-- MATERIAL SHOWN start --
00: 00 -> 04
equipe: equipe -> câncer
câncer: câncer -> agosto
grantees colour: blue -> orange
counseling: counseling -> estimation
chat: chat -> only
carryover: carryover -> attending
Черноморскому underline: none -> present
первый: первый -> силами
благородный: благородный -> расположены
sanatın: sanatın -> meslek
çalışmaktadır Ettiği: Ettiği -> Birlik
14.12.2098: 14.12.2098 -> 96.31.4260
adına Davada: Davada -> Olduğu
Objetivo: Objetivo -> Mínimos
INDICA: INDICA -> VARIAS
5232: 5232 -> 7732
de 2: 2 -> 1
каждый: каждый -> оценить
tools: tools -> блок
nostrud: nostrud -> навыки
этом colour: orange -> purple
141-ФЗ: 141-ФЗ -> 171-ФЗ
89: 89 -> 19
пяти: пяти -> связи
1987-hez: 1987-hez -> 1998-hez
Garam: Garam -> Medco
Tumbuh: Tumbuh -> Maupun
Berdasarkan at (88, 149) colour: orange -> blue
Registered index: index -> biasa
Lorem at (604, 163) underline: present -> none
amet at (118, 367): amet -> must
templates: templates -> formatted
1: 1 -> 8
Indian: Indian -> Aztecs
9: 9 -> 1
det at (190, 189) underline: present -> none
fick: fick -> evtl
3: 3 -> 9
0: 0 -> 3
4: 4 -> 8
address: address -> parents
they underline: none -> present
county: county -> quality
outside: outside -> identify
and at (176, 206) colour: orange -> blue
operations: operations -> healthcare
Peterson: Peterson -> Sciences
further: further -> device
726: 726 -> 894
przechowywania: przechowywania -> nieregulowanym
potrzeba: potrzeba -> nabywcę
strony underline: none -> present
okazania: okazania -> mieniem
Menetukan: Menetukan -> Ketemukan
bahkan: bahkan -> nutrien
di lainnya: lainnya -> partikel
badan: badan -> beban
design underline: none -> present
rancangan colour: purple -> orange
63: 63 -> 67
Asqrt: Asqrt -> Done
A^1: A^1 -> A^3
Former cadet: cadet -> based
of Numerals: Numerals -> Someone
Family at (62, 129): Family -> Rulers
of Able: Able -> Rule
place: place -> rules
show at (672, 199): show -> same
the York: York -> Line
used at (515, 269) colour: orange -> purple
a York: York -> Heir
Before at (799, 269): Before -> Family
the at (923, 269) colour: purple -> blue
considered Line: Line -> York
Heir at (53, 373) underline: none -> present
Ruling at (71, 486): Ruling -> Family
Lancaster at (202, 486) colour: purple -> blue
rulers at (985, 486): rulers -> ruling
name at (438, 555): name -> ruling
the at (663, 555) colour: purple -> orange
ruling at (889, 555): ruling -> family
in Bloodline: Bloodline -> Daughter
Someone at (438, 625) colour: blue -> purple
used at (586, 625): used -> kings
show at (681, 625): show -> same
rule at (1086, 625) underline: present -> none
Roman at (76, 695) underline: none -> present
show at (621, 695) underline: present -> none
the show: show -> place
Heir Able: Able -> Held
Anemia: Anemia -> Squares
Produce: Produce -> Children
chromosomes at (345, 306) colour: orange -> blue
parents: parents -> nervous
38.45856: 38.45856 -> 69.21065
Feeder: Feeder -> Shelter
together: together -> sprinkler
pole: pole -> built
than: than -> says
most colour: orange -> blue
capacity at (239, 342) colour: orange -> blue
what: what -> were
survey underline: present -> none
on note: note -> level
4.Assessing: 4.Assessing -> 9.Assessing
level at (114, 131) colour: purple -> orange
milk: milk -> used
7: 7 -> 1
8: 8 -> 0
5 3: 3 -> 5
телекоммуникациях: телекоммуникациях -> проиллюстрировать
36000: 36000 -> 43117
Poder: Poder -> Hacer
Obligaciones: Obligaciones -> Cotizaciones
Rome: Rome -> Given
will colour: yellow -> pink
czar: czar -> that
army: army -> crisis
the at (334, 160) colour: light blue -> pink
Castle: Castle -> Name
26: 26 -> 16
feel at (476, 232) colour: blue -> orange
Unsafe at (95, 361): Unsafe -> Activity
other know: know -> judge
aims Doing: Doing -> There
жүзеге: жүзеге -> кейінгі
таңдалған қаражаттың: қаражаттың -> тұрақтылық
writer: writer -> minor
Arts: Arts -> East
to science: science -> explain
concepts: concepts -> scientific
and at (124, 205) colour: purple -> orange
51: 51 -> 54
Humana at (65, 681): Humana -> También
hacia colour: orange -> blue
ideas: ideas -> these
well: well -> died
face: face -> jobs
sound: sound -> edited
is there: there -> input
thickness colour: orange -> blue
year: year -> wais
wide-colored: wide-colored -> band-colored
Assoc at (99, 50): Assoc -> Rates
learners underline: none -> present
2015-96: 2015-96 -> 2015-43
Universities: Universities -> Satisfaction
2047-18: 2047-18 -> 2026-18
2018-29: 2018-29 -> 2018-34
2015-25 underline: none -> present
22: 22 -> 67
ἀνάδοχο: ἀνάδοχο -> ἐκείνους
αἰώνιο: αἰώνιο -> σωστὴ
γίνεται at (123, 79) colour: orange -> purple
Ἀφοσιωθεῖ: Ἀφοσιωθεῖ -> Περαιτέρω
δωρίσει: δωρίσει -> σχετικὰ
-- MATERIAL SHOWN end --
STATED GOAL
Render every row above as a JSON list of strings, one string per line, with blank lines left out.

SOLVED PROBLEM
[
  "00: 00 -> 04",
  "equipe: equipe -> câncer",
  "câncer: câncer -> agosto",
  "grantees colour: blue -> orange",
  "counseling: counseling -> estimation",
  "chat: chat -> only",
  "carryover: carryover -> attending",
  "Черноморскому underline: none -> present",
  "первый: первый -> силами",
  "благородный: благородный -> расположены",
  "sanatın: sanatın -> meslek",
  "çalışmaktadır Ettiği: Ettiği -> Birlik",
  "14.12.2098: 14.12.2098 -> 96.31.4260",
  "adına Davada: Davada -> Olduğu",
  "Objetivo: Objetivo -> Mínimos",
  "INDICA: INDICA -> VARIAS",
  "5232: 5232 -> 7732",
  "de 2: 2 -> 1",
  "каждый: каждый -> оценить",
  "tools: tools -> блок",
  "nostrud: nostrud -> навыки",
  "этом colour: orange -> purple",
  "141-ФЗ: 141-ФЗ -> 171-ФЗ",
  "89: 89 -> 19",
  "пяти: пяти -> связи",
  "1987-hez: 1987-hez -> 1998-hez",
  "Garam: Garam -> Medco",
  "Tumbuh: Tumbuh -> Maupun",
  "Berdasarkan at (88, 149) colour: orange -> blue",
  "Registered index: index -> biasa",
  "Lorem at (604, 163) underline: present -> none",
  "amet at (118, 367): amet -> must",
  "templates: templates -> formatted",
  "1: 1 -> 8",
  "Indian: Indian -> Aztecs",
  "9: 9 -> 1",
  "det at (190, 189) underline: present -> none",
  "fick: fick -> evtl",
  "3: 3 -> 9",
  "0: 0 -> 3",
  "4: 4 -> 8",
  "address: address -> parents",
  "they underline: none -> present",
  "county: county -> quality",
  "outside: outside -> identify",
  "and at (176, 206) colour: orange -> blue",
  "operations: operations -> healthcare",
  "Peterson: Peterson -> Sciences",
  "further: further -> device",
  "726: 726 -> 894",
  "przechowywania: przechowywania -> nieregulowanym",
  "potrzeba: potrzeba -> nabywcę",
  "strony underline: none -> present",
  "okazania: okazania -> mieniem",
  "Menetukan: Menetukan -> Ketemukan",
  "bahkan: bahkan -> nutrien",
  "di lainnya: lainnya -> partikel",
  "badan: badan -> beban",
  "design underline: none -> present",
  "rancangan colour: purple -> orange",
  "63: 63 -> 67",
  "Asqrt: Asqrt -> Done",
  "A^1: A^1 -> A^3",
  "Former cadet: cadet -> based",
  "of Numerals: Numerals -> Someone",
  "Family at (62, 129): Family -> Rulers",
  "of Able: Able -> Rule",
  "place: place -> rules",
  "show at (672, 199): show -> same",
  "the York: York -> Line",
  "used at (515, 269) colour: orange -> purple",
  "a York: York -> Heir",
  "Before at (799, 269): Before -> Family",
  "the at (923, 269) colour: purple -> blue",
  "considered Line: Line -> York",
  "Heir at (53, 373) underline: none -> present",
  "Ruling at (71, 486): Ruling -> Family",
  "Lancaster at (202, 486) colour: purple -> blue",
  "rulers at (985, 486): rulers -> ruling",
  "name at (438, 555): name -> ruling",
  "the at (663, 555) colour: purple -> orange",
  "ruling at (889, 555): ruling -> family",
  "in Bloodline: Bloodline -> Daughter",
  "Someone at (438, 625) colour: blue -> purple",
  "used at (586, 625): used -> kings",
  "show at (681, 625): show -> same",
  "rule at (1086, 625) underline: present -> none",
  "Roman at (76, 695) underline: none -> present",
  "show at (621, 695) underline: present -> none",
  "the show: show -> place",
  "Heir Able: Able -> Held",
  "Anemia: Anemia -> Squares",
  "Produce: Produce -> Children",
  "chromosomes at (345, 306) colour: orange -> blue",
  "parents: parents -> nervous",
  "38.45856: 38.45856 -> 69.21065",
  "Feeder: Feeder -> Shelter",
  "together: together -> sprinkler",
  "pole: pole -> built",
  "than: than -> says",
  "most colour: orange -> blue",
  "capacity at (239, 342) colour: orange -> blue",
  "what: what -> were",
  "survey underline: present -> none",
  "on note: note -> level",
  "4.Assessing: 4.Assessing -> 9.Assessing",
  "level at (114, 131) colour: purple -> orange",
  "milk: milk -> used",
  "7: 7 -> 1",
  "8: 8 -> 0",
  "5 3: 3 -> 5",
  "телекоммуникациях: телекоммуникациях -> проиллюстрировать",
  "36000: 36000 -> 43117",
  "Poder: Poder -> Hacer",
  "Obligaciones: Obligaciones -> Cotizaciones",
  "Rome: Rome -> Given",
  "will colour: yellow -> pink",
  "czar: czar -> that",
  "army: army -> crisis",
  "the at (334, 160) colour: light blue -> pink",
  "Castle: Castle -> Name",
  "26: 26 -> 16",
  "feel at (476, 232) colour: blue -> orange",
  "Unsafe at (95, 361): Unsafe -> Activity",
  "other know: know -> judge",
  "aims Doing: Doing -> There",
  "жүзеге: жүзеге -> кейінгі",
  "таңдалған қаражаттың: қаражаттың -> тұрақтылық",
  "writer: writer -> minor",
  "Arts: Arts -> East",
  "to science: science -> explain",
  "concepts: concepts -> scientific",
  "and at (124, 205) colour: purple -> orange",
  "51: 51 -> 54",
  "Humana at (65, 681): Humana -> También",
  "hacia colour: orange -> blue",
  "ideas: ideas -> these",
  "well: well -> died",
  "face: face -> jobs",
  "sound: sound -> edited",
  "is there: there -> input",
  "thickness colour: orange -> blue",
  "year: year -> wais",
  "wide-colored: wide-colored -> band-colored",
  "Assoc at (99, 50): Assoc -> Rates",
  "learners underline: none -> present",
  "2015-96: 2015-96 -> 2015-43",
  "Universities: Universities -> Satisfaction",
  "2047-18: 2047-18 -> 2026-18",
  "2018-29: 2018-29 -> 2018-34",
  "2015-25 underline: none -> present",
  "22: 22 -> 67",
  "ἀνάδοχο: ἀνάδοχο -> ἐκείνους",
  "αἰώνιο: αἰώνιο -> σωστὴ",
  "γίνεται at (123, 79) colour: orange -> purple",
  "Ἀφοσιωθεῖ: Ἀφοσιωθεῖ -> Περαιτέρω",
  "δωρίσει: δωρίσει -> σχετικὰ"
]